Looking to the future, Ninevah repents.
And yet, there is something even more astonishing in this story.
God repents—God! The mind of God is changed by the actions of sinful human beings.
An impassive God, a God unmoved by human action is foreign to the Jewish and Christian scriptures. Again and again we encounter the God who changes plans for destruction because God's love for all the creation is far greater than God’s anger.
When you think about it, this is far more astonishing than being swallowed by a great fish. And for many people today, harder to believe. God is willing to put the past behind and look toward the future.

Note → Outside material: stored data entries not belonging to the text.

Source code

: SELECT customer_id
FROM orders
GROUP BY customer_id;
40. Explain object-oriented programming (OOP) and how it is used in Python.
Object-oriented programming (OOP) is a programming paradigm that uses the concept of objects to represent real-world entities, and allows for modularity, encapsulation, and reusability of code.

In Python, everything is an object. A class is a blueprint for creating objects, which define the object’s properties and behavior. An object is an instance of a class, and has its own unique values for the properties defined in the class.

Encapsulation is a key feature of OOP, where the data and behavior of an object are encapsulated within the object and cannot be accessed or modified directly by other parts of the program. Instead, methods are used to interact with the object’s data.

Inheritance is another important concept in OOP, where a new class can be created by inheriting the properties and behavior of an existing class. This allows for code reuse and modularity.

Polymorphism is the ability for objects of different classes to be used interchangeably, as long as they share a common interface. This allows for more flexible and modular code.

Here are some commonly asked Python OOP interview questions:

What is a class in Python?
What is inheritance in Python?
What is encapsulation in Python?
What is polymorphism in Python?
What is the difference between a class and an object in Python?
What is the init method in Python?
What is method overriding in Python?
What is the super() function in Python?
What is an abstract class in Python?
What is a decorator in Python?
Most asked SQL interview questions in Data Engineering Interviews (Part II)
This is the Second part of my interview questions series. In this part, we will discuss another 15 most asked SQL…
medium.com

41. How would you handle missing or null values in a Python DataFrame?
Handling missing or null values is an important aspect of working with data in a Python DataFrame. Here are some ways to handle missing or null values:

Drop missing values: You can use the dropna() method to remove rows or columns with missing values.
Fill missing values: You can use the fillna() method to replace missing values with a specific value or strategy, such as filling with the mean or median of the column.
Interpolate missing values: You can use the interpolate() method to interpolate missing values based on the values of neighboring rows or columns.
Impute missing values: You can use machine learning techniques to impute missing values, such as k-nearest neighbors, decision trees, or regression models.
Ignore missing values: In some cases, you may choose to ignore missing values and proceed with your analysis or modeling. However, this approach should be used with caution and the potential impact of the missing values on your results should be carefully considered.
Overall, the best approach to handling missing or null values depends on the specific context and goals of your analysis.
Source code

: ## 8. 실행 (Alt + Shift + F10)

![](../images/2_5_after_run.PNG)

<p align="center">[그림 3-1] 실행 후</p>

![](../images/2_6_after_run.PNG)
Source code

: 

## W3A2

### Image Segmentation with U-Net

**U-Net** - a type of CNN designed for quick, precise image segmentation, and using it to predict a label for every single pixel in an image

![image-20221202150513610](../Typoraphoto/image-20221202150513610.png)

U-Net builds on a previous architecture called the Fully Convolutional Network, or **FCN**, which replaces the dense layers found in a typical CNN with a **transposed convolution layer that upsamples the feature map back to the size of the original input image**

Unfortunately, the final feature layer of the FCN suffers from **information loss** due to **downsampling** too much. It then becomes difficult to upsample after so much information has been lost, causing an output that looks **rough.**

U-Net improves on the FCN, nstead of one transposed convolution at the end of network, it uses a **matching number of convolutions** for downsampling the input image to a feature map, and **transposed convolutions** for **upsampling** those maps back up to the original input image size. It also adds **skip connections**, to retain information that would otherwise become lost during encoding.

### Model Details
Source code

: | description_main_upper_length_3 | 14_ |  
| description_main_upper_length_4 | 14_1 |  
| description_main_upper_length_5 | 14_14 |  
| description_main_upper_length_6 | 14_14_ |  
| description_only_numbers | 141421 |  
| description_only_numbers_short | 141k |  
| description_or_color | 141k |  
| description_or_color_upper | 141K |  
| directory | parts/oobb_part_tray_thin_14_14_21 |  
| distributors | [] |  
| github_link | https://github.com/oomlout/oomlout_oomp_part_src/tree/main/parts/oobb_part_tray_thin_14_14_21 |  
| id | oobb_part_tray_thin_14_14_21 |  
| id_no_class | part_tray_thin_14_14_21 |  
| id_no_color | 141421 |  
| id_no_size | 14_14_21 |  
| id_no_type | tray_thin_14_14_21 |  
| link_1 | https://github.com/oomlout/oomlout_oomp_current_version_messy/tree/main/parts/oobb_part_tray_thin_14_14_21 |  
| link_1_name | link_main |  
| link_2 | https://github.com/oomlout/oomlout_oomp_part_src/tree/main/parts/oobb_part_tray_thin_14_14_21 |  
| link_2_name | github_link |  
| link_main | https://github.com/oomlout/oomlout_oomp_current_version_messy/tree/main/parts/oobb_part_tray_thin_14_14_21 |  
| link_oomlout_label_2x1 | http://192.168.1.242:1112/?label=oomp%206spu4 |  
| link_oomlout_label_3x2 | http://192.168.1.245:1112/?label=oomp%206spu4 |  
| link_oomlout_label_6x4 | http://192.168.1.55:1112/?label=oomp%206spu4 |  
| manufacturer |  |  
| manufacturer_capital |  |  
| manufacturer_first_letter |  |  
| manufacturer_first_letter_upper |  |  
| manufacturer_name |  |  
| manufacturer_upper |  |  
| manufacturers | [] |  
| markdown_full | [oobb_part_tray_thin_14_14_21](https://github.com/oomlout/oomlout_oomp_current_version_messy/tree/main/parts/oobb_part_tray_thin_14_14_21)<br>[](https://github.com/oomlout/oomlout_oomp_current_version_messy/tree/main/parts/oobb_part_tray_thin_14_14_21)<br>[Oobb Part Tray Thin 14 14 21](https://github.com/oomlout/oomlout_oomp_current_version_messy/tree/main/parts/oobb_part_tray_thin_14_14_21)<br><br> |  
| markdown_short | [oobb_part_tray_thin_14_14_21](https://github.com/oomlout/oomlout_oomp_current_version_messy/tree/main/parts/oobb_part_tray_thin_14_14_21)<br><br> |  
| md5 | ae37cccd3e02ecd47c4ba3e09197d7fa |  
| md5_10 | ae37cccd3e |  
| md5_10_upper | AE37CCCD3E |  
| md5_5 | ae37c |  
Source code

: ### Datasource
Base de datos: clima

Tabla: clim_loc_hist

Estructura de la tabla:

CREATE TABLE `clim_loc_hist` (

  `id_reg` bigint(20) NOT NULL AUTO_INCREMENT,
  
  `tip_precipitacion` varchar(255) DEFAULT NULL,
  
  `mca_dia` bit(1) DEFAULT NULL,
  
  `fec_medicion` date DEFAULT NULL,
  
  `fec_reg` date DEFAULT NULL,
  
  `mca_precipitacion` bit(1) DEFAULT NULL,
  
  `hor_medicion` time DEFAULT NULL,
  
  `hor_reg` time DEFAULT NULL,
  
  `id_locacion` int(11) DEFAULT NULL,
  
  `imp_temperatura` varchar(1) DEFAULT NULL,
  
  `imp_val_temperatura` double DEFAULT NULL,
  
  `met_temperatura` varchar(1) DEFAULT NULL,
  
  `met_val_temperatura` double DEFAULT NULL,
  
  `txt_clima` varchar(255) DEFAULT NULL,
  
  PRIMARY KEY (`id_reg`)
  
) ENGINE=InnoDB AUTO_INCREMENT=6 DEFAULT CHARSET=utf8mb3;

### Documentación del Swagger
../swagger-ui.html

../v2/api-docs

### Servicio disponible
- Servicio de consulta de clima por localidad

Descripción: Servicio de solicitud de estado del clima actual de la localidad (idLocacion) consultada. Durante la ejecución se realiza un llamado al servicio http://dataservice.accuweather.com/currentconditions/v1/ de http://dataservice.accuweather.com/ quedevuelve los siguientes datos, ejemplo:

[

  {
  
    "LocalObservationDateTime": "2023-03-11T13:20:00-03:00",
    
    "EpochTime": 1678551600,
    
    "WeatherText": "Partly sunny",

Elie Wiesel puts it this way: “The lesson in Jonah is that nothing is written, nothing is sealed: God's will itself may change. Even though punishment has been programmed it may be cancelled. Therein lies the beauty and grandeur of the Jewish tradition: Every human being is granted one more chance, one more opportunity to start life all over again. Just as God has the power to begin, we have the power to continue by beginning again—and again.”
It is not the sackcloth and ashes so much as what the people did that touches the loving heart of God. And that, of course is just what Jonah feared all along. He knew that God is always ready to change God's mind and not carry out punishment.
The God that Jonah served so reluctantly is merciful. In Hebrew, the root of the word for mercy means “womb.” It speaks of the motherly love of God who cares for all creation, including, as the end of this story tells us, the people of Nineveh who, evil as they were, didn’t seem to know their right hand from their left and for the many animals there as well.
Nineveh the great city, greatly wicked, repents. We might expect that to happen.
But here's the surprise: God, whose forgiving love is even greater, repents as well.
The great city of Nineveh could repent.
Even God could repent and do something different.
A Jewish commentary says that when Jonah saw the mercy of God toward the repentant Nineveh, he sought divine forgiveness for his own flight. I like to think so. I like to think that even Jonah could discover the warm mercy of the God of second chances and turn in a new direction.
Because, who knows? If Jonah could, maybe, just maybe, we will too.
[ii] Limburg Hosea‑‑Micah, pg. 151.
[iii] Madeleine L'Engle, A Lent Sourcebook, pg. 96.